## Source extract
+===+

Description
This is a Multiclass classification model which classifies financial tweets with one of the following topics: Company_or_Product_News
, Stock_Movement
, General_News_or_Opinion
, Earnings
, Macro
, Fed_or_Central_Banks
, Politics
, Stock_Commentary
, Financials
, M&A_or_Investments
, Legal_or_Regulation
, Personnel_Change
, Markets
, Energy_or_Oil
, Dividend
, Analyst_Update
, Treasuries_or_Corporate_Debt
, Currencies
.
Predicted Entities
Company_or_Product_News
, Stock_Movement
, General_News_or_Opinion
, Earnings
, Macro
, Fed_or_Central_Banks
, Politics
, Stock_Commentary
, Financials
, M&A_or_Investments
, Legal_or_Regulation
, Personnel_Change
, Markets
, Energy_or_Oil
, Dividend
, Analyst_Update
, Treasuries_or_Corporate_Debt
, Currencies
How to use
documentAssembler = nlp.DocumentAssembler() \
.setInputCols(["text"]) \
.setOutputCols("document")
tokenizer = nlp.Tokenizer() \
.setInputCols("document") \
.setOutputCol("token")
seq_classifier = finance.BertForSequenceClassification.pretrained("finclf_twitter_news", "en", "finance/models") \
.setInputCols(["document", "token"]) \
.setOutputCol("class")
pipeline = nlp.Pipeline(stages=[documentAssembler, tokenizer, seq_classifier])
data = spark.createDataFrame([["Barclays believes earnings for these underperforming stocks may surprise Wall Street"]]).toDF("text")
result = pipeline.fit(data).transform(data)
Results
+----------------+
| result|
+----------------+
|[Analyst_Update]|
+----------------+
Model Information
Model Name: | finclf_twitter_news |
Compatibility: | Finance NLP 1.0.0+ |
License: | Licensed |
Edition: | Official |
Input Labels: | [document, token] |
Output Labels: | [class] |
Language: | en |
Size: | 408.7 MB |
Case sensitive: | true |
Max sentence length: | 512 |
References
Train dataset available here
Benchmarking
label precision recall f1-score support
Analyst_Update 0.79 0.79 0.79 38
Company_or_Product_News 0.71 0.78 0.74 112
Currencies 0.80 1.00 0.89 12
Dividend 1.00 0.94 0.97 31
Earnings 0.95 0.97 0.96 100
Energy_or_Oil 0.78 0.89 0.83 55
Fed_or_Central_Banks 0.82 0.78 0.80 95
Financials 0.90 0.93 0.92 60
General_News_or_Opinion 0.71 0.74 0.72 80
Legal_or_Regulation 0.85 0.75 0.80 52
M&A_or_Investments 0.85 0.90 0.87 49
Macro 0.81 0.70 0.75 84
Markets 0.91 0.84 0.87 49
Personnel_Change 0.96 0.94 0.95 50
Politics 0.83 0.82 0.82 83
Stock_Commentary 0.87 0.94 0.90 63
Stock_Movement 0.94 0.90 0.92 89
Treasuries_or_Corporate_Debt 0.80 0.73 0.76 33
accuracy - - 0.84 1135
macro-avg 0.85 0.85 0.85 1135
weighted-avg 0.84 0.84 0.84 1135

+===+

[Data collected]
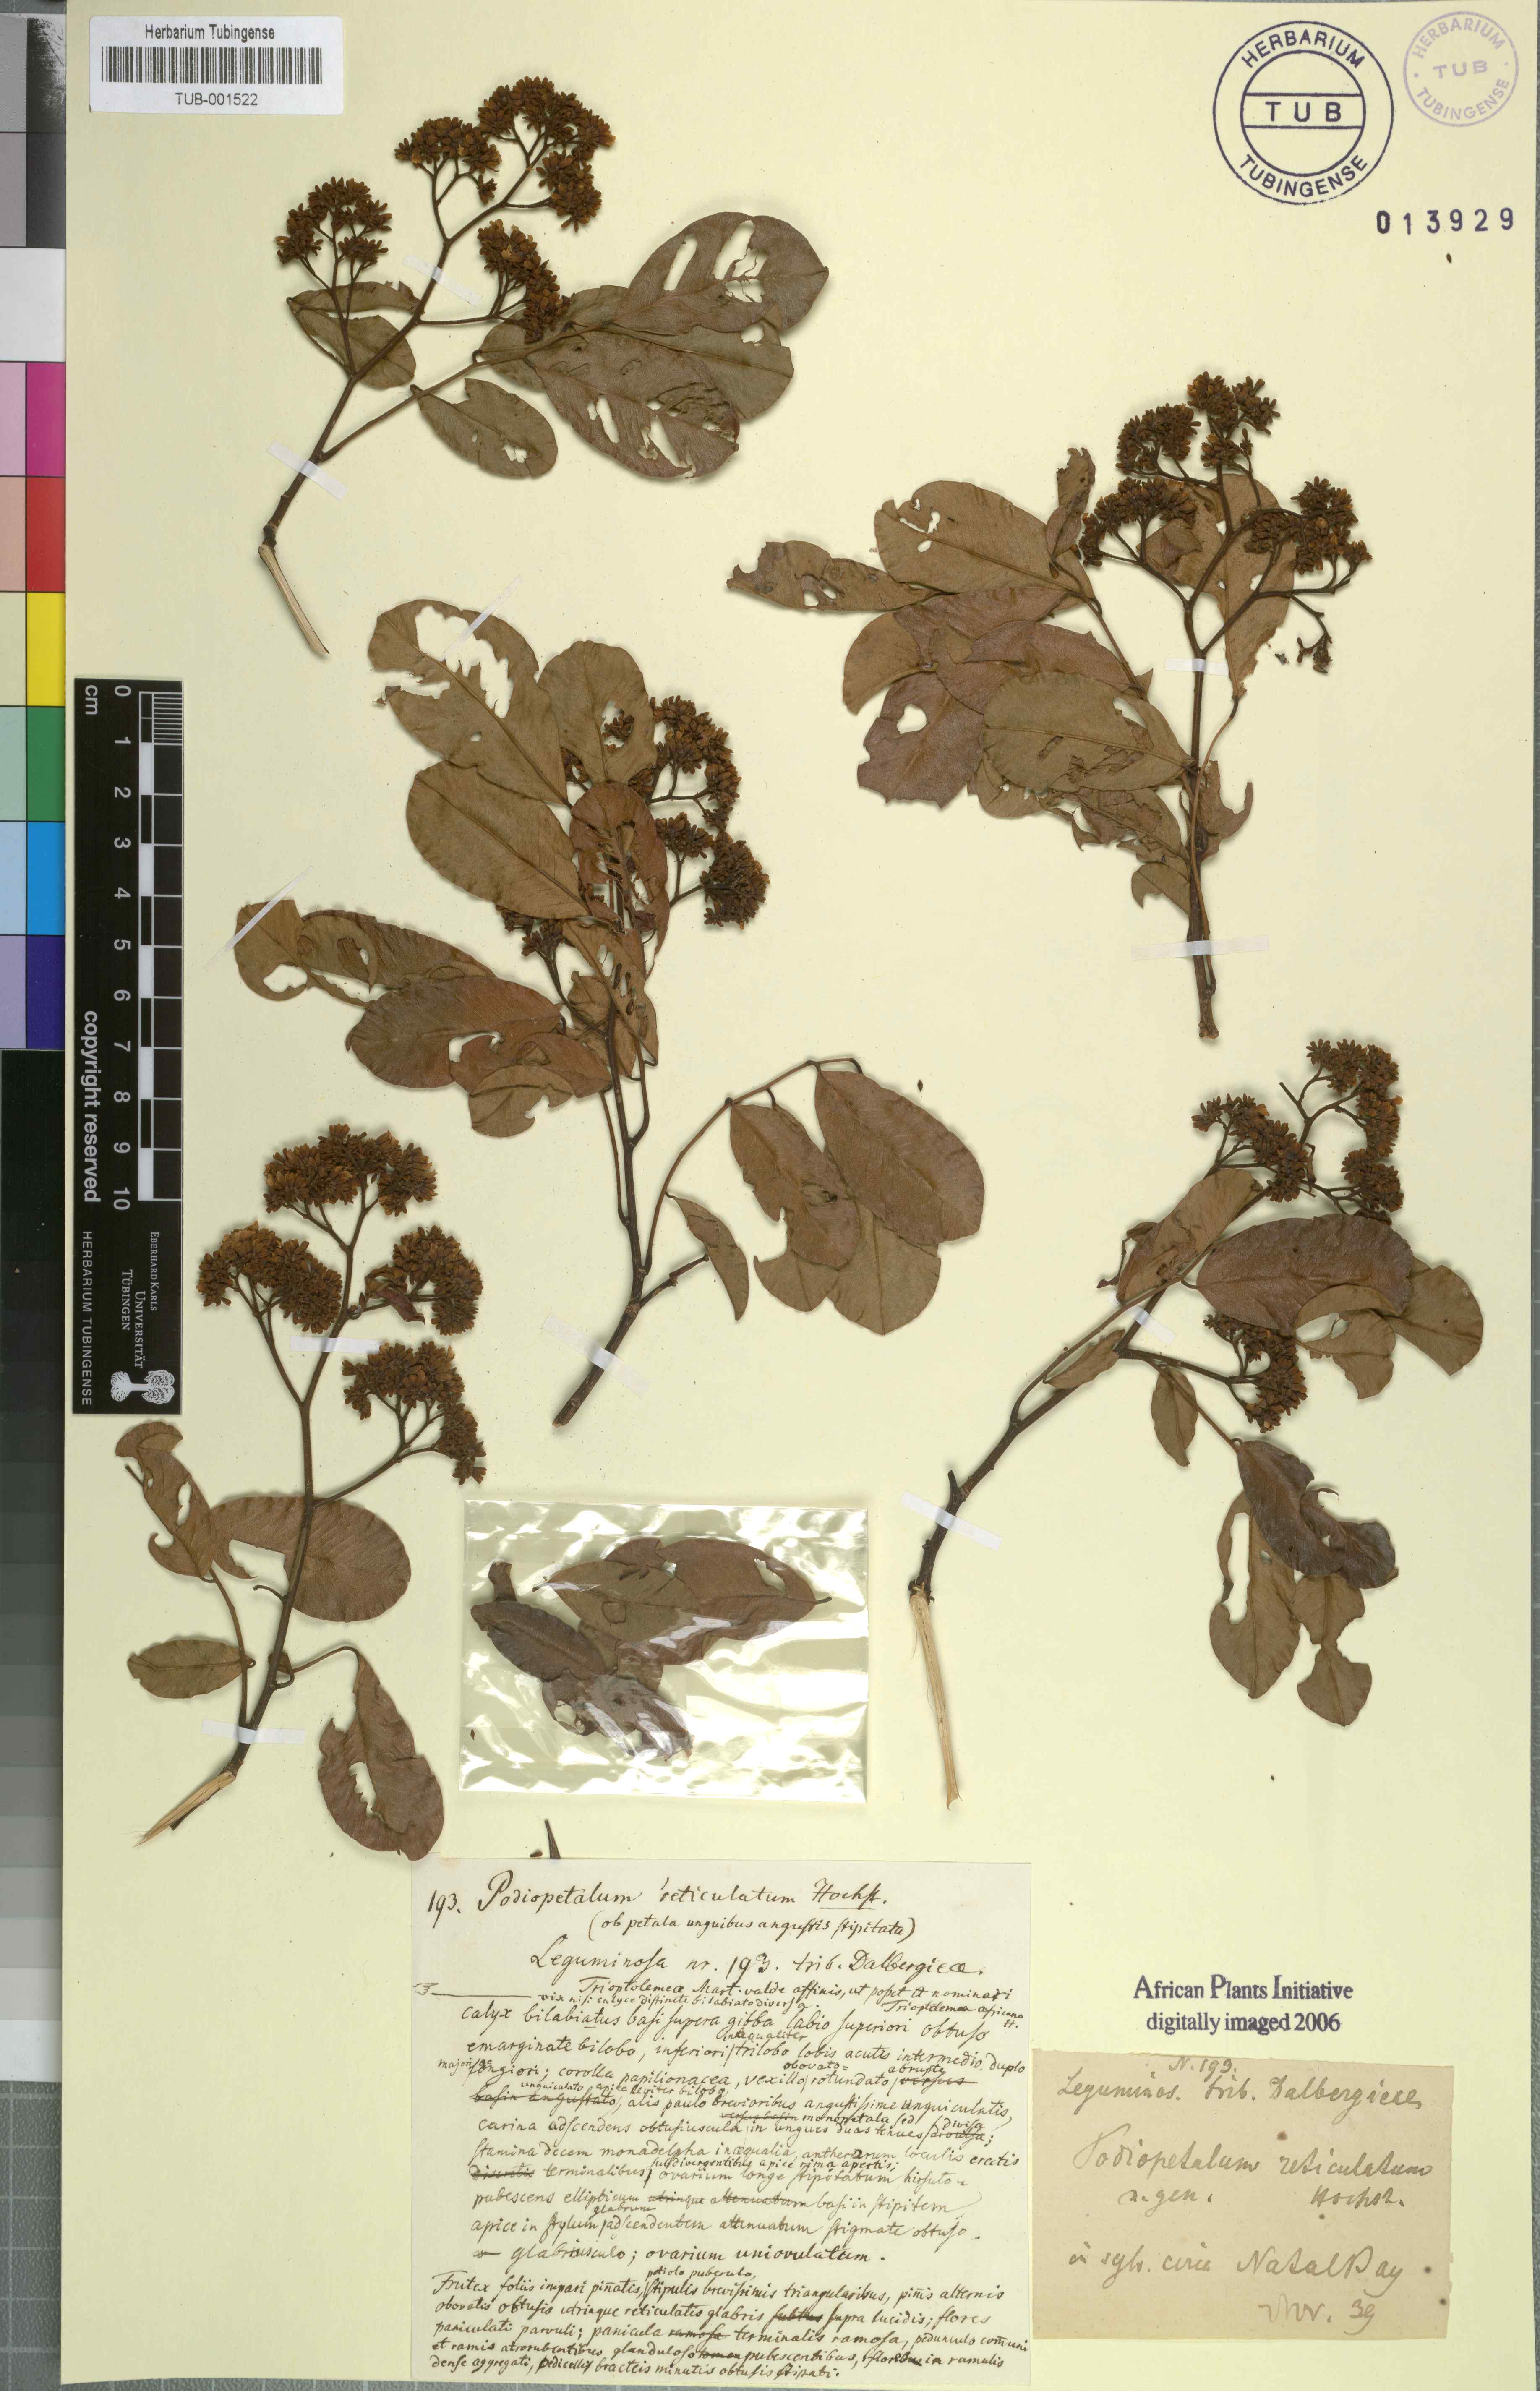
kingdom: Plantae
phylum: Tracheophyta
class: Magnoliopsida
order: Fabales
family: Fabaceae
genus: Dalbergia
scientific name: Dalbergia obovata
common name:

+===+

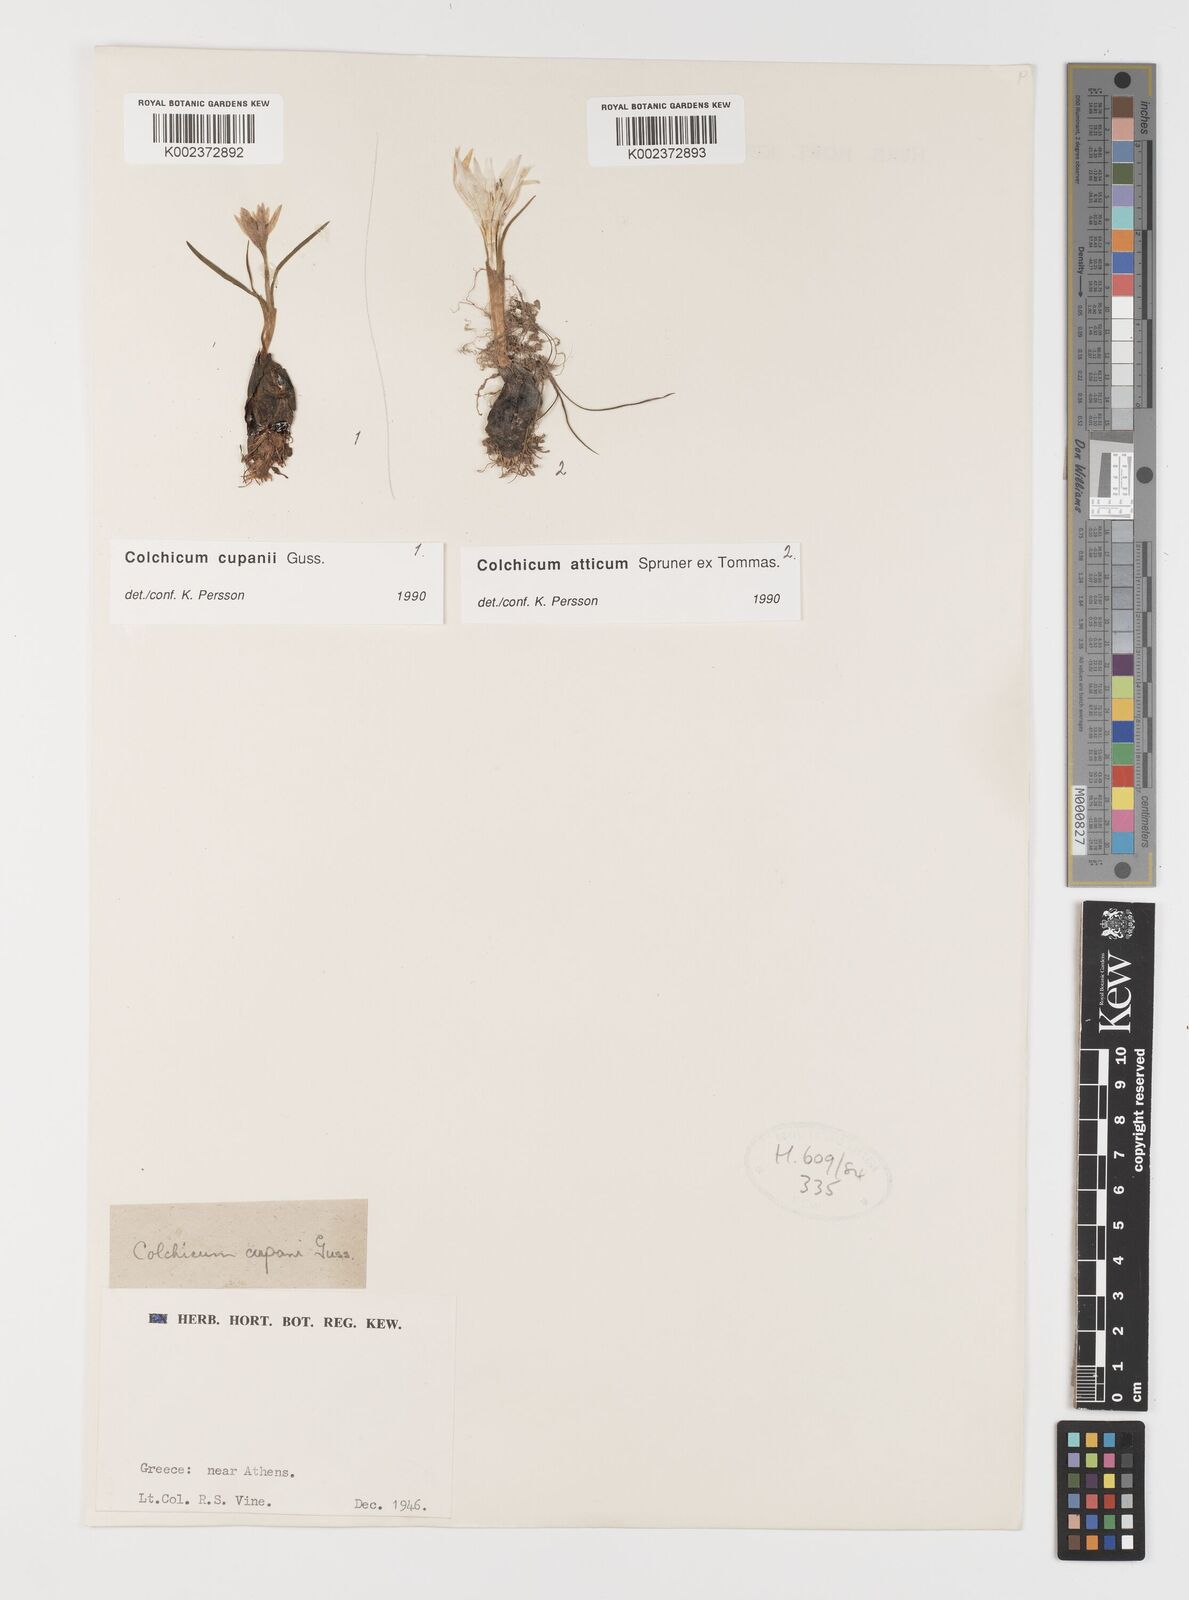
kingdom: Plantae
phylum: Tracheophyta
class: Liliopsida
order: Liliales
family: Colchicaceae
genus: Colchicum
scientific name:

+===+

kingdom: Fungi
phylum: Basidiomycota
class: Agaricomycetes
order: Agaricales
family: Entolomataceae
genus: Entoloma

+===+

## To do
Reproduce the part of the tweet classifier page from "tokenizer = nlp.Tokenizer()" to "result = pipeline.fit(data).transform(data)", character for character.

## Task response
tokenizer = nlp.Tokenizer() \
.setInputCols("document") \
.setOutputCol("token")
seq_classifier = finance.BertForSequenceClassification.pretrained("finclf_twitter_news", "en", "finance/models") \
.setInputCols(["document", "token"]) \
.setOutputCol("class")
pipeline = nlp.Pipeline(stages=[documentAssembler, tokenizer, seq_classifier])
data = spark.createDataFrame([["Barclays believes earnings for these underperforming stocks may surprise Wall Street"]]).toDF("text")
result = pipeline.fit(data).transform(data)